Das Hamburger Ehepaar Koch hatte sich insgesamt elf Jahre darangemacht, dies zu tun. Vor eben elf Jahren plante es, die Welt zu umsegeln; acht Jahre davon galten der Vorbereitung. Die beiden sparten, ließen sich nicht, wie Sir Francis Chichester, in der Wahl von Wolle durch ein Wollsekretariat beirren, sie lebten in Bescheidenheit, genauso, wie man als „kleines Rad“ im großen Räderwerk lebt – namenlos.

Doch schon bald begannen sie, zu Hause auszubrechen. Sie aßen nicht mehr, wie man immer ißt; sie aßen so, wie man auf stürmischer See, weit entfernt von menschlichen Gestaden und Lebensmittelläden, und unter fremdem Himmel ißt. Sie übten. Und dann studierten sie die Karten und rechneten die Pfunde in Gramme um und die Liter aus und den Platz, den alles braucht.

Und dann gaben sie – und überall war es zu lesen – ihre Sicherheit auf, verkauften ihre Möbel, ihre Wohnung. Herr Koch kündigte seine sichere Stelle im Ex- und Importgeschäft. Ein Stöhnen muß da alle, die davon hörten oder lasen, ergriffen haben, als seien sie Zeugen einer mittelalterlichen Gotteslästerung geworden: Denn hier war der wahre Bruch mit der Zivilisation vollzogen worden.

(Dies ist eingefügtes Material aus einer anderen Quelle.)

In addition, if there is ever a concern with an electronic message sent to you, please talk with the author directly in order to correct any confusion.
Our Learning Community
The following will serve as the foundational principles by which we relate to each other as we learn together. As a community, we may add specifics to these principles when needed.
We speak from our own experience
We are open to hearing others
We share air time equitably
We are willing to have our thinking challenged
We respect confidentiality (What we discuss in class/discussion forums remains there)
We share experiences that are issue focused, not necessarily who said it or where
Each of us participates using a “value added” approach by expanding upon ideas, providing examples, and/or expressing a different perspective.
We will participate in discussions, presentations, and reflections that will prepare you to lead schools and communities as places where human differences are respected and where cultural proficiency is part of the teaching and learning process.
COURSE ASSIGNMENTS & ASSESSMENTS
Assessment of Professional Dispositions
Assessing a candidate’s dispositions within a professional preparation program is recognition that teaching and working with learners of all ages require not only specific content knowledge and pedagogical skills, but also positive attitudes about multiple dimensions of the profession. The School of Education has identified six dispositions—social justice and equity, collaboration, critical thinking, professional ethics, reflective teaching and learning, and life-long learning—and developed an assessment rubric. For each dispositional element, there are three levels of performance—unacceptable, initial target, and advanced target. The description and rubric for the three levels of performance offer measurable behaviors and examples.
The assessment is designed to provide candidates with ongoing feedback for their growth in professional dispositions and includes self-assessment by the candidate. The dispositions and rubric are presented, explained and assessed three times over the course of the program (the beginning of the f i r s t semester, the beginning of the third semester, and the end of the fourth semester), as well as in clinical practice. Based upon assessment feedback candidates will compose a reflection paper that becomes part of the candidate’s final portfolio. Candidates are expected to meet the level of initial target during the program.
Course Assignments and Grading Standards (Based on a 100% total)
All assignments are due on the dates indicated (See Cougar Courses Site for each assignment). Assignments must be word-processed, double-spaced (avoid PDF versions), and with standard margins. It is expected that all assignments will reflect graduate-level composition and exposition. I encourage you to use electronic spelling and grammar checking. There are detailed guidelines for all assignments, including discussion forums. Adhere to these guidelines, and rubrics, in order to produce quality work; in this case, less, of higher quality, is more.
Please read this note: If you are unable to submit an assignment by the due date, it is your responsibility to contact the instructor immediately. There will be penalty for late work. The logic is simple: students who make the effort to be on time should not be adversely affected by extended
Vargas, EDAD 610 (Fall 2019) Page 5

Und dann legte das segelnde Paar ab, in aller Stille die Welt zu umsegeln. Es fuhr von Meer zu Meer, von Ankerplatz zu Ankerplatz, drei Jahre lang. Die zwei machten alles genauso, wie sie es geplant hatten. Sie fuhren durch den Panama-Kanal und nicht um Kap Hoorn, denn man weiß ja, daß man dazu braucht, was sie nicht herausfordern wollten: Glück; das wäre nicht mutig gewesen, sondern waghalsig. Unsportlich.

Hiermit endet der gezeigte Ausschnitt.